Unless you're a dedicated fan of the indoor track and field circuit in Europe, you've probably never heard of Bianca Kappler. But she's worth a moment of your time , if only because she may be one of the world's most honest athletes. Last weekend at a meet in Madrid, the German long jumper was awarded the gold medal for a final effort of 22 feet, 10 inches. She handed it back, saying (in a rough translation): "I know I can't jump that far." She pointed to her five previous tries , the longest of which was 21 feet 11-3/4 inches. Meet officials asked her to sleep on it and jump alone the next day, but she declined. Human error was blamed for for measuring her leap incorrectly, and in the end she took home a share of the bronze medal instead.

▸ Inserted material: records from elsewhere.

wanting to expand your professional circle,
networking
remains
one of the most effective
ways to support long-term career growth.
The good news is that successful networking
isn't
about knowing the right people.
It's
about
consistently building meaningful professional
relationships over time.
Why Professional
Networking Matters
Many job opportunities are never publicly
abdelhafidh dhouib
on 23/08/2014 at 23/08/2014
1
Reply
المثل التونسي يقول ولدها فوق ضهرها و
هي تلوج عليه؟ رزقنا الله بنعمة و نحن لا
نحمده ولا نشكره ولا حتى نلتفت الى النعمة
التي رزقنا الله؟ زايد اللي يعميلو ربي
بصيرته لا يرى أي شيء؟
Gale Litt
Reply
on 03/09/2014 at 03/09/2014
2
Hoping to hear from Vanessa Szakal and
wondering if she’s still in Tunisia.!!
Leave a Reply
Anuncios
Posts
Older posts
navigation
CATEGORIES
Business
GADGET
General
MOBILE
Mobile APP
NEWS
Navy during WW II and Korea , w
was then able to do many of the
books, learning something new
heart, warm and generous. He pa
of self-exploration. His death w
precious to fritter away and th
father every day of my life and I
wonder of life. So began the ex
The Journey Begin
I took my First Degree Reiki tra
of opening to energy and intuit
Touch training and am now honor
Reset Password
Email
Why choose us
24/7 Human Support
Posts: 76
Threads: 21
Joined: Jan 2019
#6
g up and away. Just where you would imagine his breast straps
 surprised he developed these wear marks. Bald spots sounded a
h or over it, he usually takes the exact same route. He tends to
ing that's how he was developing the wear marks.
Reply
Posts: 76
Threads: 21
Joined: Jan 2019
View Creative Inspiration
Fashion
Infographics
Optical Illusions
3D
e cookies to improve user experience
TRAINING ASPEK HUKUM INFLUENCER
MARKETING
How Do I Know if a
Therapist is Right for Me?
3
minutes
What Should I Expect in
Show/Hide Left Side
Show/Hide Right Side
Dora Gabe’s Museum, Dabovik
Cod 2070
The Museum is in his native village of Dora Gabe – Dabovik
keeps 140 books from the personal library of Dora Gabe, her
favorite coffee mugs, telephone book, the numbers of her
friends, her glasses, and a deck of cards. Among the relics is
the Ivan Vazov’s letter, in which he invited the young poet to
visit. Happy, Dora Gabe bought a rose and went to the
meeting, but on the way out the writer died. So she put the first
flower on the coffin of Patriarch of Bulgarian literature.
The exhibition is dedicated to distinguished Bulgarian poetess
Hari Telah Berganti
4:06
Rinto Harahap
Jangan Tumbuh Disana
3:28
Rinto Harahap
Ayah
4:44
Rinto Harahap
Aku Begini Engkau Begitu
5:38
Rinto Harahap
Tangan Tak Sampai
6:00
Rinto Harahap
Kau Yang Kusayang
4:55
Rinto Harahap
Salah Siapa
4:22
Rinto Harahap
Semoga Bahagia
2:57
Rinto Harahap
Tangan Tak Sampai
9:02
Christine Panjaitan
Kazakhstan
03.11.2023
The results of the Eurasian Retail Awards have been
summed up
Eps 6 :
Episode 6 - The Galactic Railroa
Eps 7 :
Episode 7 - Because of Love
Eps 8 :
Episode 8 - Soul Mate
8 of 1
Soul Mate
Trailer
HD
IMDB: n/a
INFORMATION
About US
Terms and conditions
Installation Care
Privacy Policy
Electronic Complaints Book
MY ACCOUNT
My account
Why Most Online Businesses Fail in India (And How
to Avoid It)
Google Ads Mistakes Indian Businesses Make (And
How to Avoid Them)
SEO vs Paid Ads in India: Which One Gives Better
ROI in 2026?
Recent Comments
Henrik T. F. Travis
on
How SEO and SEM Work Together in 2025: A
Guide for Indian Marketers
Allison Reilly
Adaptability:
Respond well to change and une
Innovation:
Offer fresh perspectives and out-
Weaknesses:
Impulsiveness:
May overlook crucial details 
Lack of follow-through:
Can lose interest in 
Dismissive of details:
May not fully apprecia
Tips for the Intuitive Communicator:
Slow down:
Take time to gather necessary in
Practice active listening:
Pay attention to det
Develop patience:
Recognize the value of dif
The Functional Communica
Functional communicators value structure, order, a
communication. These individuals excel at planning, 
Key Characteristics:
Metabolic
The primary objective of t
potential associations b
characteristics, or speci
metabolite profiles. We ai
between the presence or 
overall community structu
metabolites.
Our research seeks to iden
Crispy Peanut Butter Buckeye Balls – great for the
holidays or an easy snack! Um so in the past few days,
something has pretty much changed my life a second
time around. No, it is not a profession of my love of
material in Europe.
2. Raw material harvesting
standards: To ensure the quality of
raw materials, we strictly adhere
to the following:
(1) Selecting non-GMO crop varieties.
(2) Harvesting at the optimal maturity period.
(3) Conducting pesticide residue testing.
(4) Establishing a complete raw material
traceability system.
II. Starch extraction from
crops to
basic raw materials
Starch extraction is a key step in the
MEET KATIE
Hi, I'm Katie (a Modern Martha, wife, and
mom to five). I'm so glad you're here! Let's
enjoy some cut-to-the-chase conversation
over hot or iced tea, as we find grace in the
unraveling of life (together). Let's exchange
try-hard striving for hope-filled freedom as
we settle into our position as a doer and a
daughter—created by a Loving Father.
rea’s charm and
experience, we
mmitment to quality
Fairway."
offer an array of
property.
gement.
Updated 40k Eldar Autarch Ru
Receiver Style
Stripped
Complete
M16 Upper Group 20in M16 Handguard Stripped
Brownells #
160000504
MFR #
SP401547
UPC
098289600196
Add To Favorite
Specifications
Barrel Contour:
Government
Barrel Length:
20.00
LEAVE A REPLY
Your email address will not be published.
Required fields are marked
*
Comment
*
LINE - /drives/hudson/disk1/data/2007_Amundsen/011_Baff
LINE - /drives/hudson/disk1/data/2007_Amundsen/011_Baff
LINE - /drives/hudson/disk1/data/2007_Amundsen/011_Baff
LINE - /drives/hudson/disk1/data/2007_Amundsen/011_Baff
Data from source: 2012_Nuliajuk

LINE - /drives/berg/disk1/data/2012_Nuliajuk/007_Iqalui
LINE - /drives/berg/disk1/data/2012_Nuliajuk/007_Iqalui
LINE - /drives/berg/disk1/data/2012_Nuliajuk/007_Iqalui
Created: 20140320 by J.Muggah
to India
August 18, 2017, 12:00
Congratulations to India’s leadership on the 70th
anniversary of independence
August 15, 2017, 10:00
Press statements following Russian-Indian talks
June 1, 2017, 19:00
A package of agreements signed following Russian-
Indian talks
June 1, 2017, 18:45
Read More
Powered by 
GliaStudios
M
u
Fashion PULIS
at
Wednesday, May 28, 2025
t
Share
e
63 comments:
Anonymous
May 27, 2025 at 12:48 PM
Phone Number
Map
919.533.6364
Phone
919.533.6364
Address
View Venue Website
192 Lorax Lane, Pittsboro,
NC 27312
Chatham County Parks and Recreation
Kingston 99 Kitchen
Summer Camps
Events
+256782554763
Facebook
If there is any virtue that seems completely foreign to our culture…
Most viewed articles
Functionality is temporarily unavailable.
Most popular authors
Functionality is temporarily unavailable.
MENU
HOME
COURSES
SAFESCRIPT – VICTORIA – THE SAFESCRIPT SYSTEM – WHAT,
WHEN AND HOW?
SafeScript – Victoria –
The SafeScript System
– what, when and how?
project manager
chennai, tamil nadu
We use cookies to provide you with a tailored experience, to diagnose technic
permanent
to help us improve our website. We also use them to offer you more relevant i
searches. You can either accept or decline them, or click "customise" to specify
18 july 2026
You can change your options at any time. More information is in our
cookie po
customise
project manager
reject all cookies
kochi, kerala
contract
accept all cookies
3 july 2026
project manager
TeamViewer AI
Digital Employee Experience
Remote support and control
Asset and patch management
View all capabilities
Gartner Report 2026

Steve Fossett, an investment executive and avid glider and balloon pilot, secured a spot in aviation history for the second time in three years when he completed the first nonstop solo plane flight around the world late last week. In 2002, Fossett spent more than 355 straight hours aloft, completing the world's first solo nonstop round-the-world balloon flight. This time, he piloted a custom single-engine jet plane 67 straight hours, beginning and ending in Salina, Kan. The major round-the-world flying records, with years and time in the air:
First round-the-world flight of any kind (1924) 175 days (made by two biplanes)
Airship flight (1929) 20 days, 4 hours
Solo plane flight (1933) 7 days, 18 hours, 49.5 minutes.
Nonstop plane flight (1949) 3 days, 22 hours, 1 minute (with four aerial refuelings)
Nonstop jet plane flight (1957) 45 hours, 19 minutes
Nonstop plane flight without refueling (1986) 9 days, 3 minutes (at 115 m.p.h.)